Could you tell us what your role entailed whilst you served 4 years as Chair of the EULAR Healthcare Professionals Standing Committee?
It’s a big organisation and you’re working with many different countries. The role was really about being part of the executive team helping to form the way forward for EULAR and to provide a sense of the type of work carried out and issues facing all healthcare professionals such as nurses, physiotherapists, psychologists, occupational therapists, podiatrists, and doctors. As Chair I was representing the healthcare professionals’ experiences, knowledge, and developmental needs with the context of the committee’s remit. Members of the Executive Committee identify key issues that are relevant to improving patient care and help healthcare professionals in all areas to deliver evidence-based practice. The Health Professionals Standing Committee also help to form the scientific programme for EULAR each year.

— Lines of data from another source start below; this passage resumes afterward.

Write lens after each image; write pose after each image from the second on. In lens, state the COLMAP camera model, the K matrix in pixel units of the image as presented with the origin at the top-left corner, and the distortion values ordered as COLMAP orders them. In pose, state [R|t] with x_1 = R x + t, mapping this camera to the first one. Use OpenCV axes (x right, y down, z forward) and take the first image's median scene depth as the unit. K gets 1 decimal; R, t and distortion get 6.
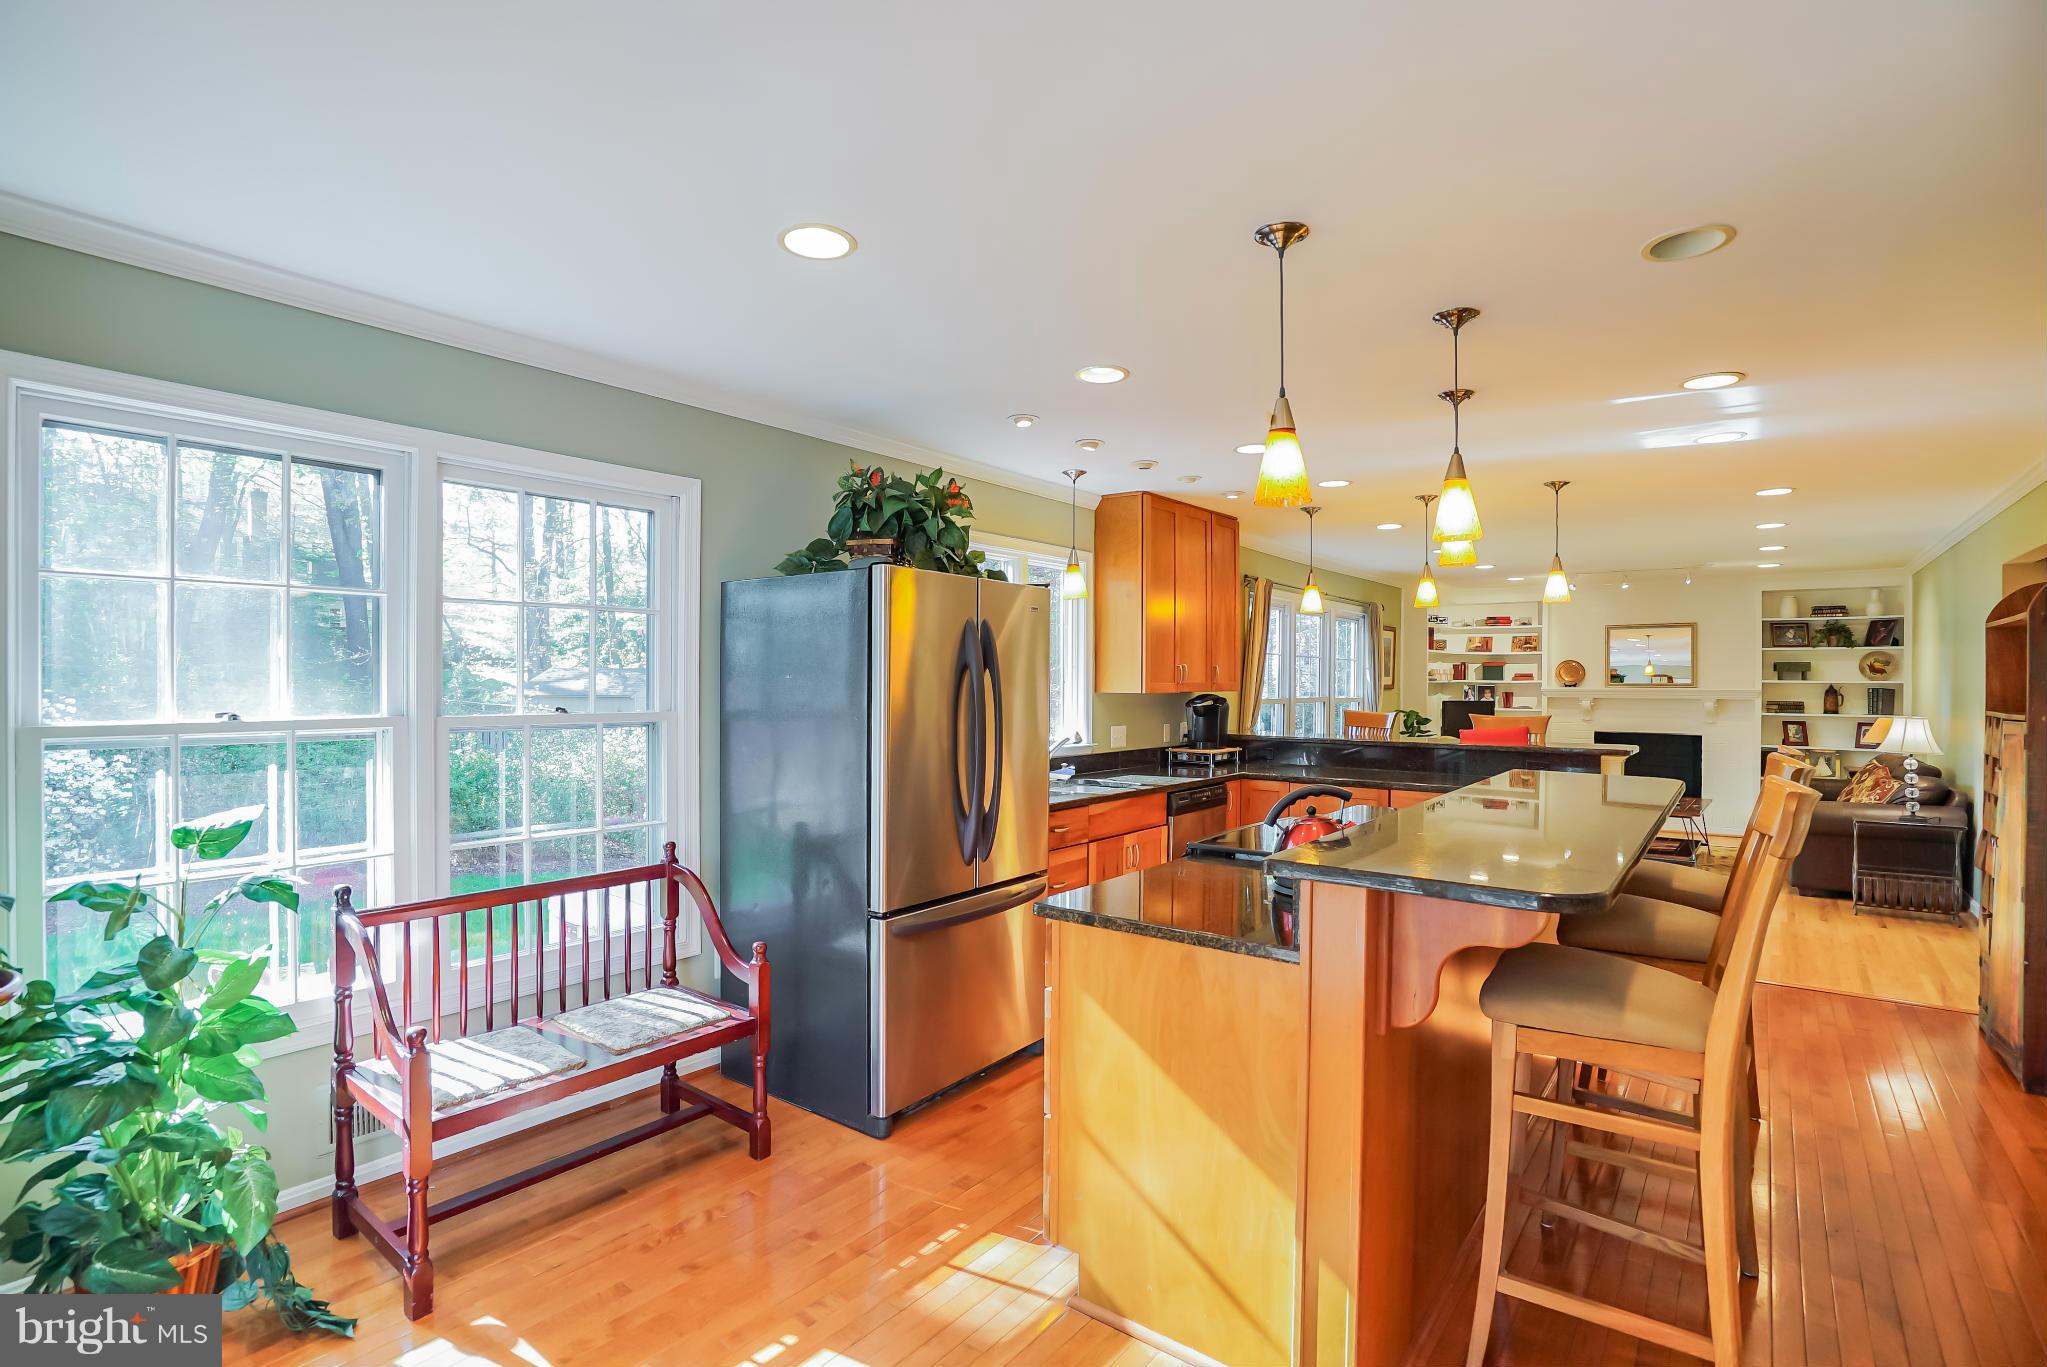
lens RADIAL K [[953.1, 0, 1018.4], [0, 953.1, 684.6], [0, 0, 1]] dist [-0.037723, 0.005727]
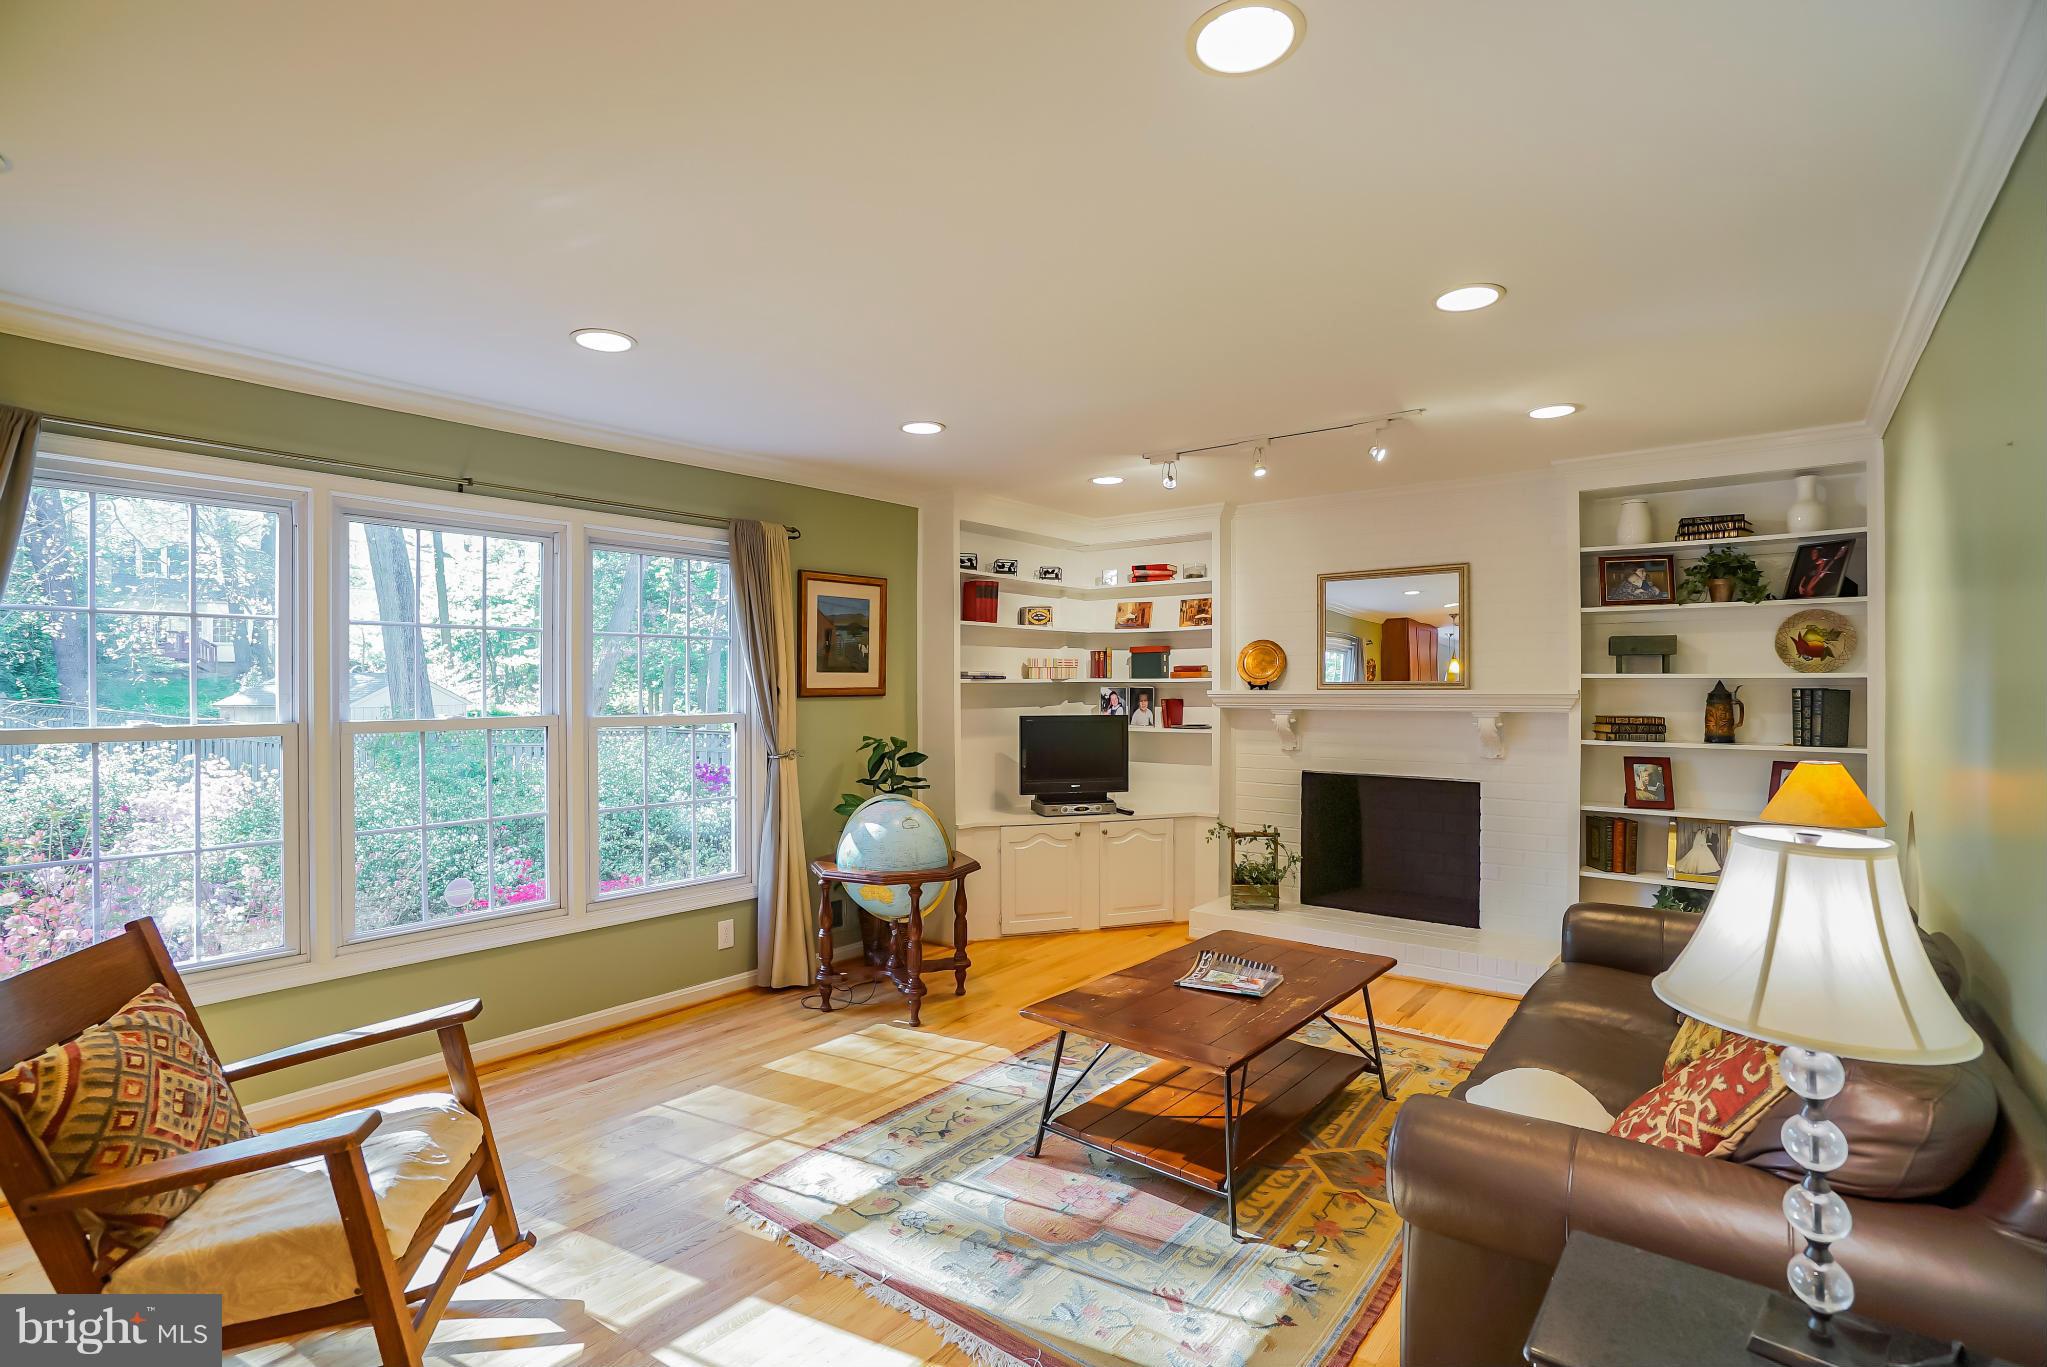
lens RADIAL K [[953.1, 0, 1032.5], [0, 953.1, 689.7], [0, 0, 1]] dist [-0.037723, 0.005727]
pose [[0.999981, -0.005673, 0.002609, 0.511295], [0.005673, 0.999984, -0.000118, 0.002234], [-0.002609, 0.000132, 0.999997, 0.510539]]
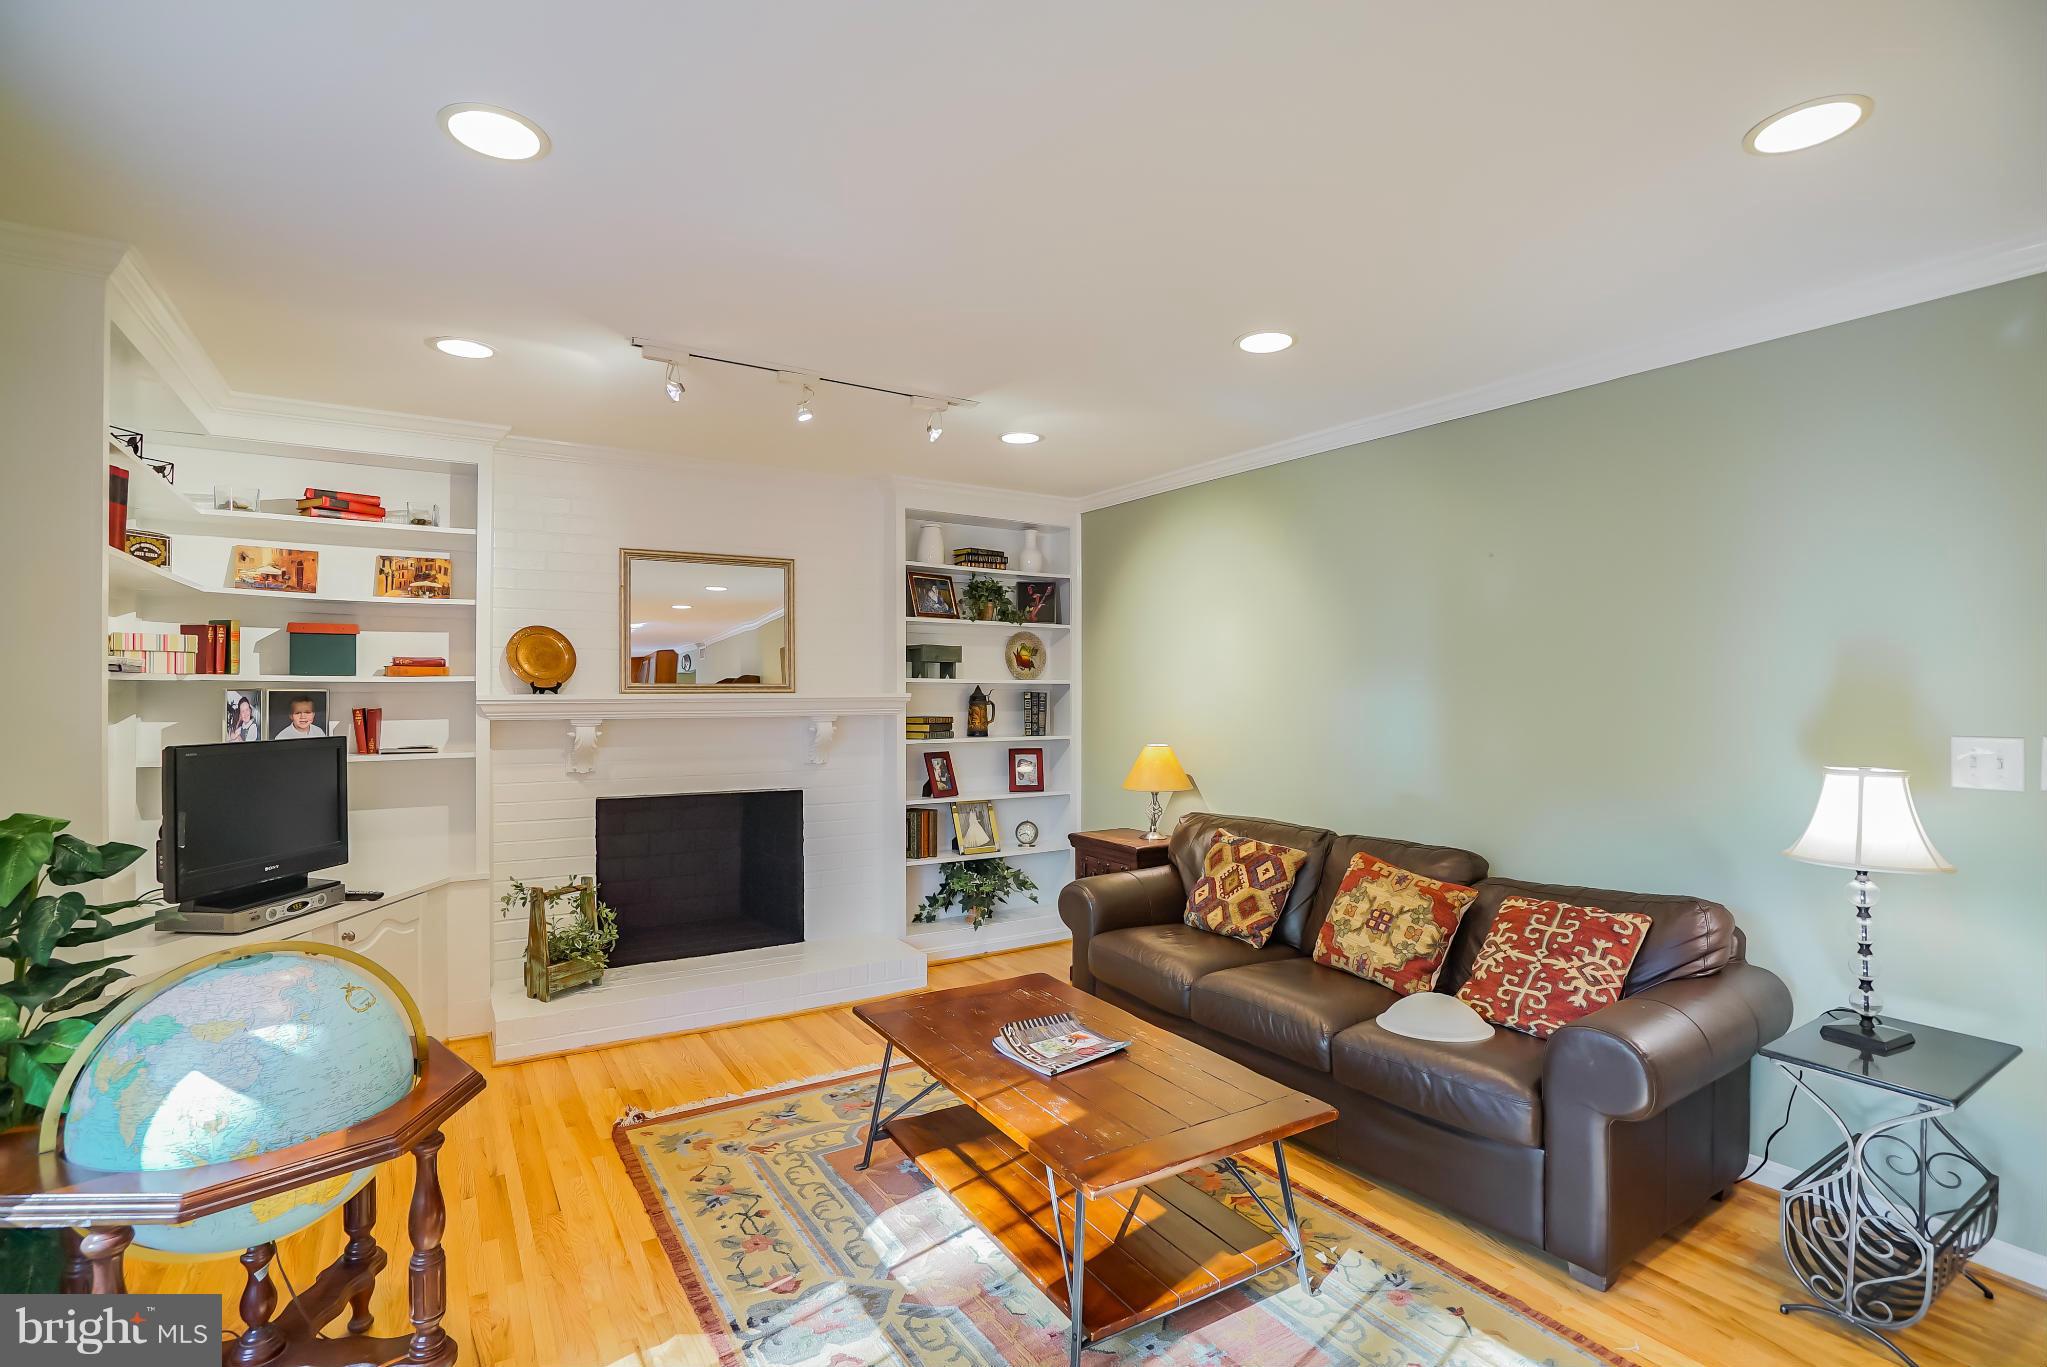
lens RADIAL K [[953.1, 0, 1011.3], [0, 953.1, 684.2], [0, 0, 1]] dist [-0.037723, 0.005727]
pose [[0.339866, 0.000336, 0.940474, 0.314857], [0.002330, 0.999997, -0.001199, -0.000425], [-0.940471, 0.002599, 0.339864, 0.765156]]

As chair I also focussed on encouraging more countries to join EULAR as country members in the Health Professionals category, a key issue allowing greater representation at the EULAR congress.
Were there any projects you led whilst serving as Chair that you are particularly proud of?
When you’re Chair, you pick up work from the previous Chair and build on what they have done. Equally, when you walk away, it’s a very humbling thing because it’s as though you were never there, as the work carries on. I’m particularly proud of the fact that previously we had 10 or 12 healthcare professional organisations on the EULAR group as country members, and that’s now 25. I spent a lot of time visiting other countries in Europe who wanted to join and mentored them along the route to submitting to the Executive Committee for EULAR membership.
In 2014 you were recognised in the Queen’s birthday honours list and awarded an Order of the British Empire (OBE); do you think this will have raised the profile of rheumatology as a speciality?
For me it was a big surprise and I was incredibly proud. Apparently, to be able to be considered for submission you require significant support from a range of organisations before you can be considered. So, it was a very humbling experience for me because I worked in an unusual way in that I was an independent nurse consultant, working with the NHS, but also undertaking different pieces of work with different organisations. It was an unusual model compared to most other nurses. So, for me, that was a very strong endorsement of what I was doing. I hope, in some small way, it has raised the profile for rheumatology nursing, and for patients.